Way back when Covid graced the shores of Ireland a new movement was created. The sewers of the island answered Ireland's call and the mask makers came out in their droves.
As part of our Boost My Business initiative Fiona Alston reflects on those times with three of Ireland’s mask makers.
Shenda Burchell was diagnosed with a rare blood cancer in 2017, it prompted her to create a bucket list and one of those things was to learn to sew. On the agenda for 2019 she learned the crafted and contemplated making it into a little side business which she called Sew Shenda.
"Then Covid happened so in March, I started making masks with fabrics that I had here and donating them," says Burchell. "I live behind Peace Haven Trust, so I rang them and explained they were not surgical grade masks."
"I thought as they people they work with have intellectual disabilities it might be nice to have the children's patterns and stuff, and they were thrilled," she says.

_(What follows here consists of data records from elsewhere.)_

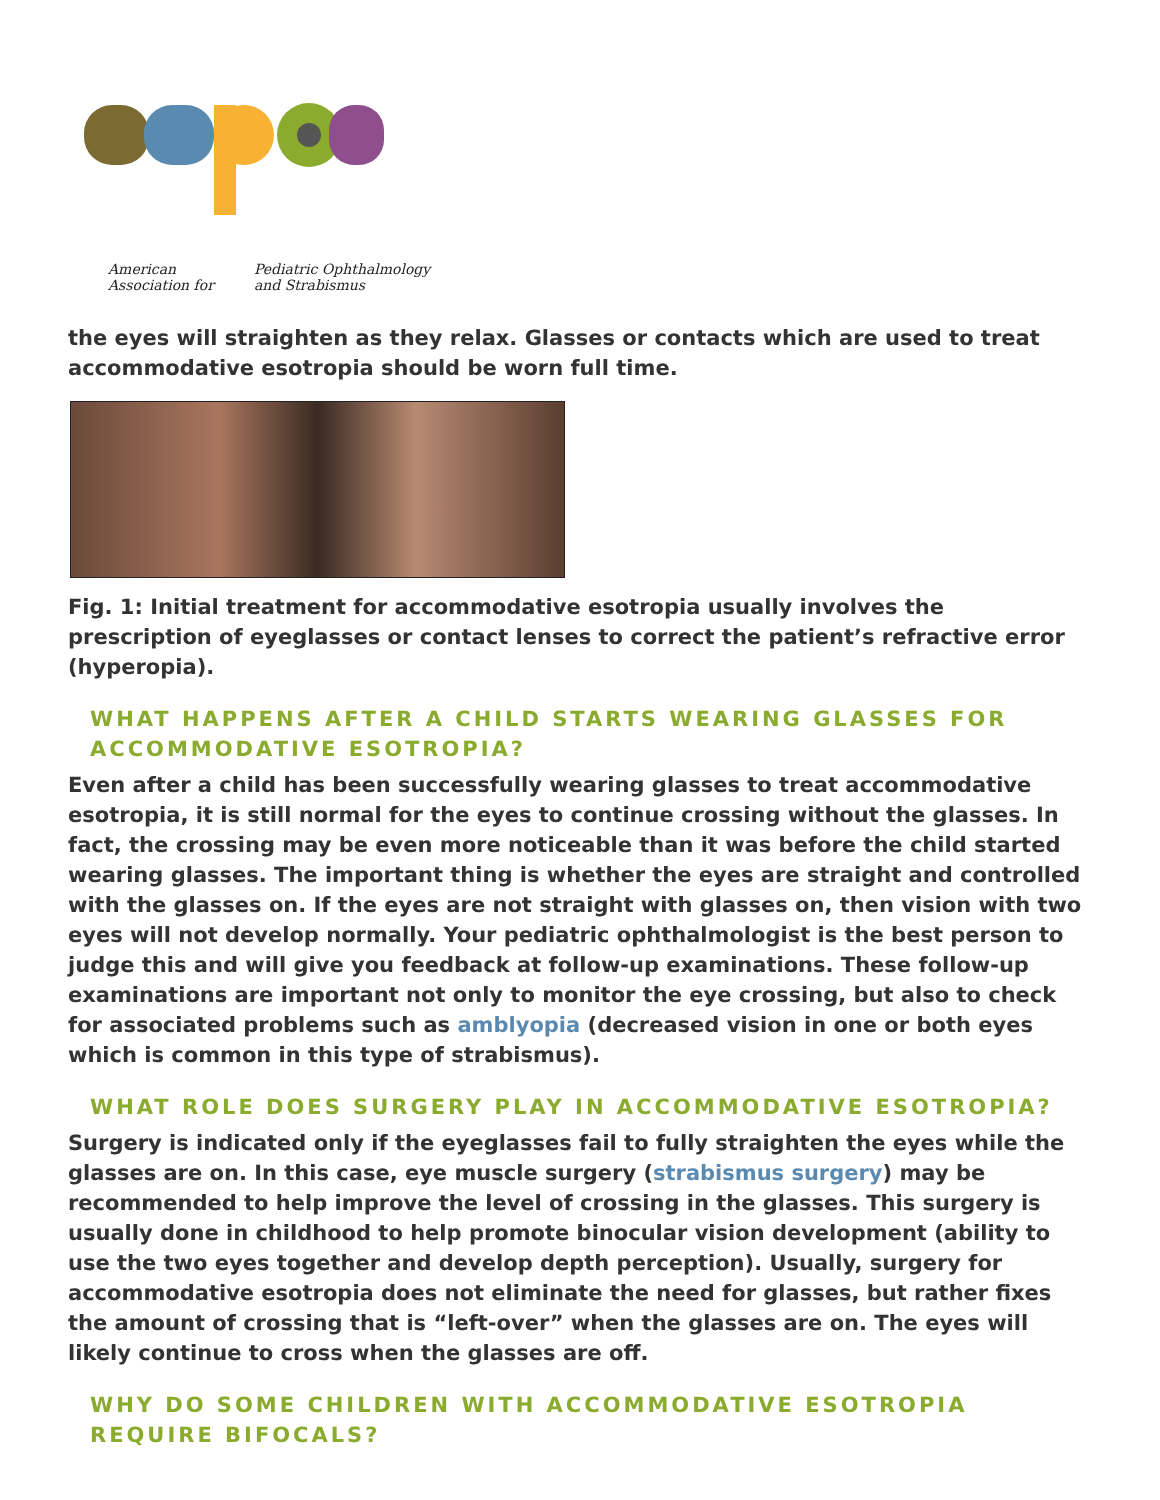American
Association for Pediatric Ophthalmology
and Strabismus
the eyes will straighten as they relax. Glasses or contacts which are used to treat accommodative esotropia should be worn full time.
Fig. 1: Initial treatment for accommodative esotropia usually involves the prescription of eyeglasses or contact lenses to correct the patient’s refractive error (hyperopia).
WHAT HAPPENS AFTER A CHILD STARTS WEARING GLASSES FOR ACCOMMODATIVE ESOTROPIA?
Even after a child has been successfully wearing glasses to treat accommodative esotropia, it is still normal for the eyes to continue crossing without the glasses. In fact, the crossing may be even more noticeable than it was before the child started wearing glasses. The important thing is whether the eyes are straight and controlled with the glasses on. If the eyes are not straight with glasses on, then vision with two eyes will not develop normally. Your pediatric ophthalmologist is the best person to judge this and will give you feedback at follow-up examinations. These follow-up examinations are important not only to monitor the eye crossing, but also to check for associated problems such as amblyopia (decreased vision in one or both eyes which is common in this type of strabismus).
WHAT ROLE DOES SURGERY PLAY IN ACCOMMODATIVE ESOTROPIA?
Surgery is indicated only if the eyeglasses fail to fully straighten the eyes while the glasses are on. In this case, eye muscle surgery (strabismus surgery) may be recommended to help improve the level of crossing in the glasses. This surgery is usually done in childhood to help promote binocular vision development (ability to use the two eyes together and develop depth perception). Usually, surgery for accommodative esotropia does not eliminate the need for glasses, but rather fixes the amount of crossing that is “left-over” when the glasses are on. The eyes will likely continue to cross when the glasses are off.
WHY DO SOME CHILDREN WITH ACCOMMODATIVE ESOTROPIA REQUIRE BIFOCALS?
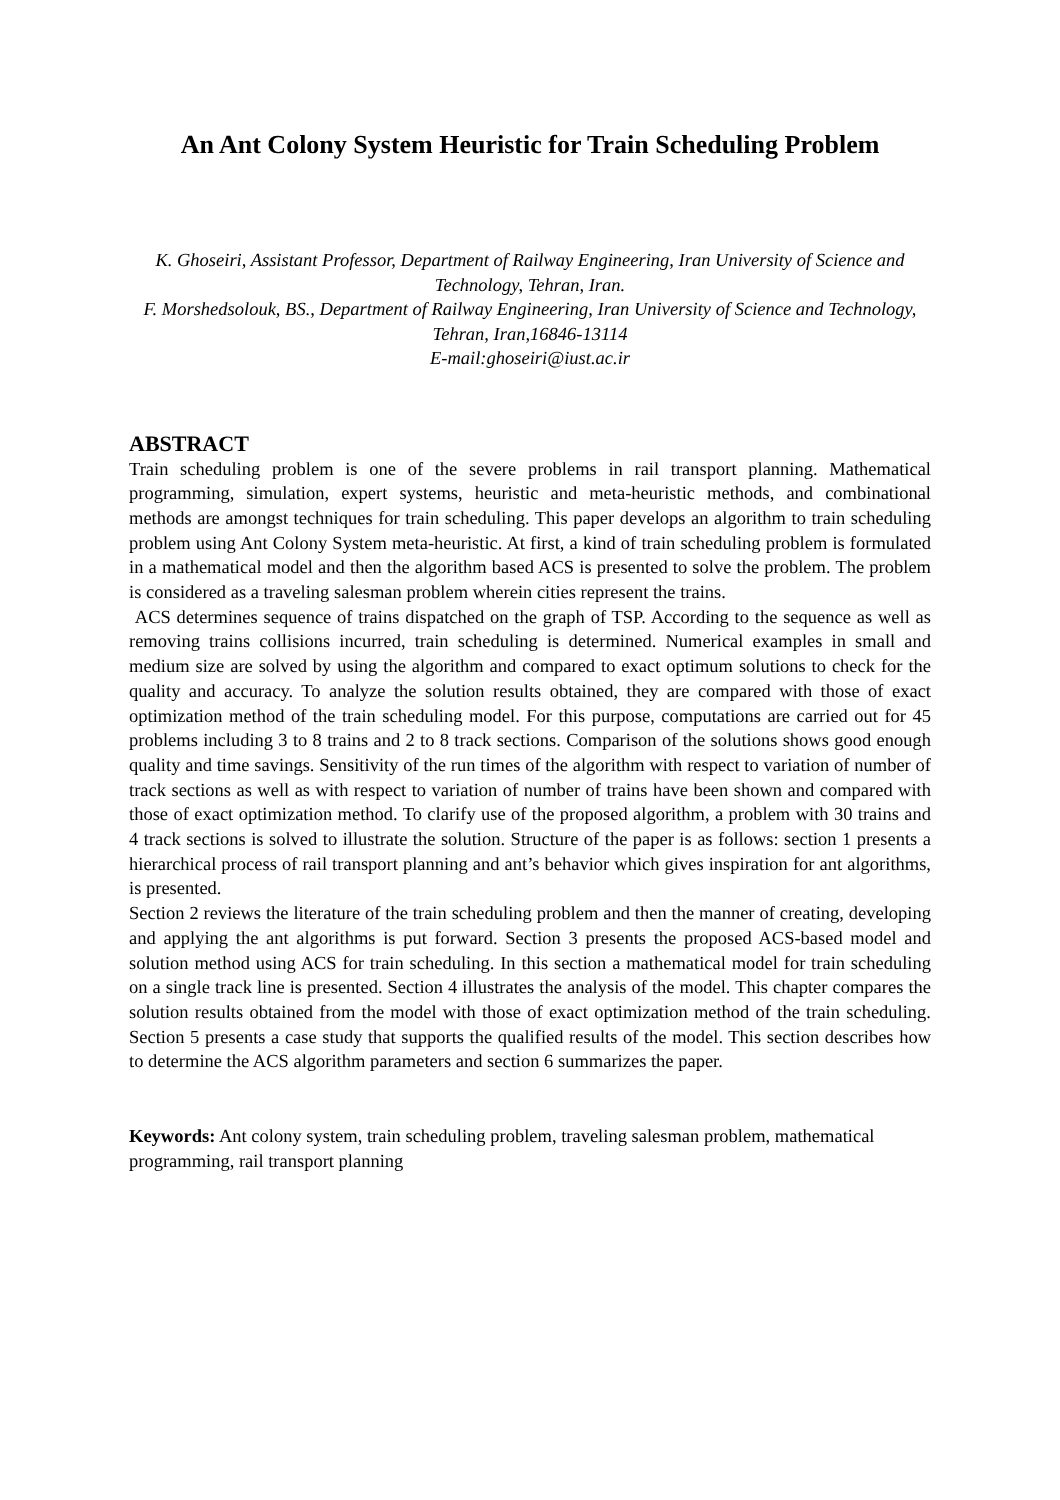An Ant Colony System Heuristic for Train Scheduling Problem
K. Ghoseiri, Assistant Professor, Department of Railway Engineering, Iran University of Science and Technology, Tehran, Iran.
F. Morshedsolouk, BS., Department of Railway Engineering, Iran University of Science and Technology, Tehran, Iran,16846-13114
E-mail:ghoseiri@iust.ac.ir
ABSTRACT
Train scheduling problem is one of the severe problems in rail transport planning. Mathematical programming, simulation, expert systems, heuristic and meta-heuristic methods, and combinational methods are amongst techniques for train scheduling. This paper develops an algorithm to train scheduling problem using Ant Colony System meta-heuristic. At first, a kind of train scheduling problem is formulated in a mathematical model and then the algorithm based ACS is presented to solve the problem. The problem is considered as a traveling salesman problem wherein cities represent the trains.
ACS determines sequence of trains dispatched on the graph of TSP. According to the sequence as well as removing trains collisions incurred, train scheduling is determined. Numerical examples in small and medium size are solved by using the algorithm and compared to exact optimum solutions to check for the quality and accuracy. To analyze the solution results obtained, they are compared with those of exact optimization method of the train scheduling model. For this purpose, computations are carried out for 45 problems including 3 to 8 trains and 2 to 8 track sections. Comparison of the solutions shows good enough quality and time savings. Sensitivity of the run times of the algorithm with respect to variation of number of track sections as well as with respect to variation of number of trains have been shown and compared with those of exact optimization method. To clarify use of the proposed algorithm, a problem with 30 trains and 4 track sections is solved to illustrate the solution. Structure of the paper is as follows: section 1 presents a hierarchical process of rail transport planning and ant’s behavior which gives inspiration for ant algorithms, is presented.
Section 2 reviews the literature of the train scheduling problem and then the manner of creating, developing and applying the ant algorithms is put forward. Section 3 presents the proposed ACS-based model and solution method using ACS for train scheduling. In this section a mathematical model for train scheduling on a single track line is presented. Section 4 illustrates the analysis of the model. This chapter compares the solution results obtained from the model with those of exact optimization method of the train scheduling. Section 5 presents a case study that supports the qualified results of the model. This section describes how to determine the ACS algorithm parameters and section 6 summarizes the paper.
Keywords: Ant colony system, train scheduling problem, traveling salesman problem, mathematical programming, rail transport planning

"Then it was all word of mouth, so I was making masks for different people, local volunteers and essential workers," she adds.
She got involved with the Masks 4 All Ireland, a group of 'super sewists’, producing masks to support healthcare professionals and other essential workers in local communities.
Donating masks was not entirely sustainable at the rate of her own materials she was using so friends started to suggest to Burchell she should sell her masks.
She gradually switched her donations to her local Greystones Cancer Support and for every mask she sold she would donate two masks to the cancer support team.
Heidi Sheehy has had a busy year making masks from her home in Glenealy in Co. Wicklow.
"I have a little business called Lilac & Moose Designs," says Sheehy, "and I've been running that for, I'd say about 10 years. I do items for kids rooms like kids décor - mainly bunting so I was already set up for sewing."
"I have a little studio in my house, I had the fabric and all the bits and bobs that were needed," she explains. "So, when the pandemic arrived, I was just approached by a lot of my regular clients to make masks."
She didn’t jump on the idea straight away as she had reservations about the types of masks people were required to wear.
"There was a whole thing about them having to be medically graded and they wouldn’t be, so there was a bit of resistance from my part at the start," she explains. "I didn't really want to get into trouble and also I didn't want it to be an opportunist thing where because people couldn't get masks, I was making a quick buck."
"I told people at the start I didn't really want to make them," she continues, "but then the pressure just got too much. I had people whose parents are in nursing homes and had nothing and then I felt really guilty so then I just made them. I had to put a big disclaimer on my own Facebook page and then it was kind of accepted."
The flood gates opened, and Sheehy could not have anticipated how busy her newfound project was going to be. It turned into a family affair.
"It was just really really busy, and I was working fourteen hours a day and over the weekends," she says, "I was doing nothing but making masks."
"I had to put one of my daughters, Lily, on the on the payroll," explains Sheehy. "She looked after all the Facebook inquiries, she did the packaging - she was a great help."
"I think the reason why I was kind of successful at the start was because I was already set up to go as I had all the equipment, I needed to start making them immediately," she adds.
Rachel Harshman was also ready to respond to the demand for masks as she has a wealth of fabric for her hobby of quilt making.
"It wouldn't be a way of being able to pay the rent but I am a quilter," says Harshman. "I live by the creed of she who dies with the most fabric wins! My stash is substantial."
Harshman works full time for the HSE.
"I was going off into the office, because of the position I hold," she explains, "but my children’s schools and colleges were cancelled, and my husband was working from home, so everybody was working from home."
"Even though the weather was quite good we were becoming quite depressed with the daily data from the news so what we did was we created masks for ourselves."
"I did research online and I found a woman in America who was there before me and she found a fit that was an over the head over the neck fit that would save the ears," she continues, "and she had made 150,000 of them so I think she was a good person to learn from. I followed her lead and avoided her initial mistakes."
They found that the mask making was lifting their mood and they were delighted with the style of the mask, so they decided to turn it into a business, after all they had a stash of material to raid.
"With some coaxing and cajoling Face Mask Vogue was born," says Harshman. "We wanted to share the quality and the whimsey of the fabrics that we had. My stash was raided and destroyed."
"It caught on, people like the whimsy of it and people got to know the fit of it because we don't go around the ears – the fit of it because it goes over the head it’s way more comfortable than anybody has," she adds.
They have created different ranges and even have a bridle range for the bride and groom. They have sent their masks far and wide and have had great interest in the tricolour or county colours especially from those living abroad.